Friday, 29 August 2008

Bermondsey as was

The signs outside Bermondsey Antique Market say it is world famous. It opens at 4am (something to do with an ancient law about selling stolen items on before sunrise to escape prosecution) each Friday but is pretty world weary by 12.30pm. The very last knockings: most of the stalls already packed up and the traders are gabbing and counting their fish knives and busted watches before wrapping them in old newspapers and laundry bags, shoving them into vans or Volvo estates and going off for a snooze. Is it worth arriving at 4am? I'll tell you after I've tried it, though I suspect it probably isn't.

Apartment blocks have gone up around what was the market square, overshadowing it somewhat. But there's still a bit of old colour across the way in Bermondsey St, which hasn't quite up and come. I would imagine there were quite a few furniture dealers here at one time but now there is just one with another in one of the side yards. Happily, the greasy spoon is still open - £4.50 for fish, chips and peas, bread and butter - and the other eating places and the boozer don't look too awful. The best thing, though, are the little yards and alleys - one contains a house made up, it appears, of interlocking lorry containers, stacked on one another, with metal stairs up the side.

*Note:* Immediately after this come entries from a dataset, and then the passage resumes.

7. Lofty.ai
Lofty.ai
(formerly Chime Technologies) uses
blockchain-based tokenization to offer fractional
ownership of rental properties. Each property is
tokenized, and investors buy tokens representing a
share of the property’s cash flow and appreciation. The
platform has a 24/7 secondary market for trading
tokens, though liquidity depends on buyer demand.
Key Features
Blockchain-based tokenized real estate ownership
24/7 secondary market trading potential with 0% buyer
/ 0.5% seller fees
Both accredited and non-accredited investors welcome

This is an area that has been built on and built on and built on over centuries and although the majority of the buildings are Victorian or Georgian, the layout probably hasn't changed much. Here's a nice painting of Bermondsey fete in 1569 by Joris Hoefnagel. The position would be just about where the market is today, and the track running north to the river was - or became - Horselydown Lane before being renamed Tower Bridge Rd.